**** Dataset content

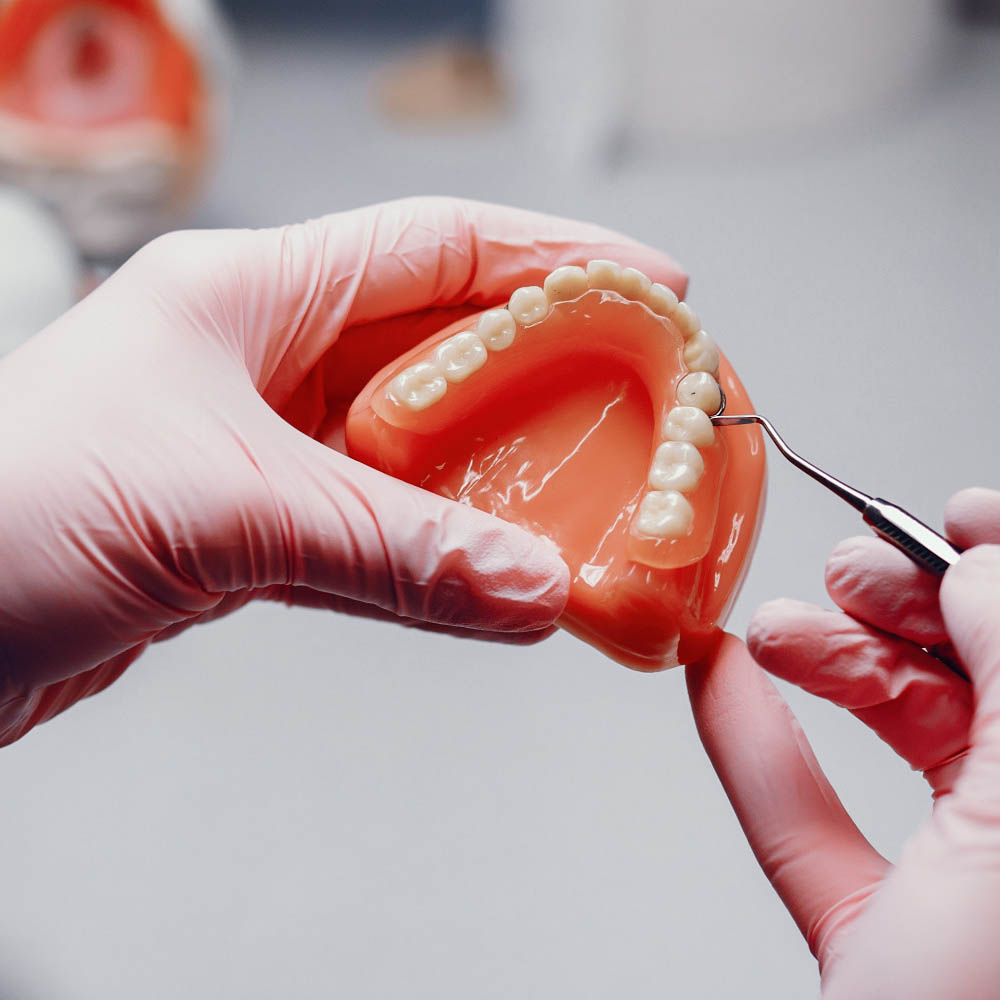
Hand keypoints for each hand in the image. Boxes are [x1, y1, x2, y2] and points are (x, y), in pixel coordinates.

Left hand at [0, 196, 684, 744]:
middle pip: (442, 347)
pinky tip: (497, 576)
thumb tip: (531, 582)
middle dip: (548, 373)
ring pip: (417, 447)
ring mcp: (262, 444)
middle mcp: (263, 357)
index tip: (650, 287)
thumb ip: (389, 547)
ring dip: (501, 478)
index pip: (438, 249)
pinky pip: (377, 526)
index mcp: (250, 294)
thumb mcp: (219, 508)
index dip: (555, 259)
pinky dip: (441, 551)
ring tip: (590, 495)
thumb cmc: (2, 521)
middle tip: (639, 402)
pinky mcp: (254, 526)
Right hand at [687, 487, 999, 997]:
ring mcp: (972, 894)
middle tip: (847, 572)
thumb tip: (982, 566)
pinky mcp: (887, 942)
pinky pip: (818, 830)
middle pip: (985, 679)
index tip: (952, 518)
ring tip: (774, 634)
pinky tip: (724, 690)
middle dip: (906, 609)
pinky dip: (760, 757)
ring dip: (824, 671)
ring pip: (904, 743)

********

Problem to solve:
The answer must be an exact copy of the lines above, from the start of the records through the line with "ring pip: (417, 447)", and of nothing else; no pictures belong in it.

Reply to the task:
Hand keypoints for each hand in the image. Boxes are [x1, y1, x2, y2] and points are (x, y), in pixel coordinates.

Left hand at [0, 196, 684, 744]:
middle pip: (442, 347)
pinky tip: (497, 576)
thumb tip: (531, 582)
middle dip: (548, 373)
ring pip: (417, 447)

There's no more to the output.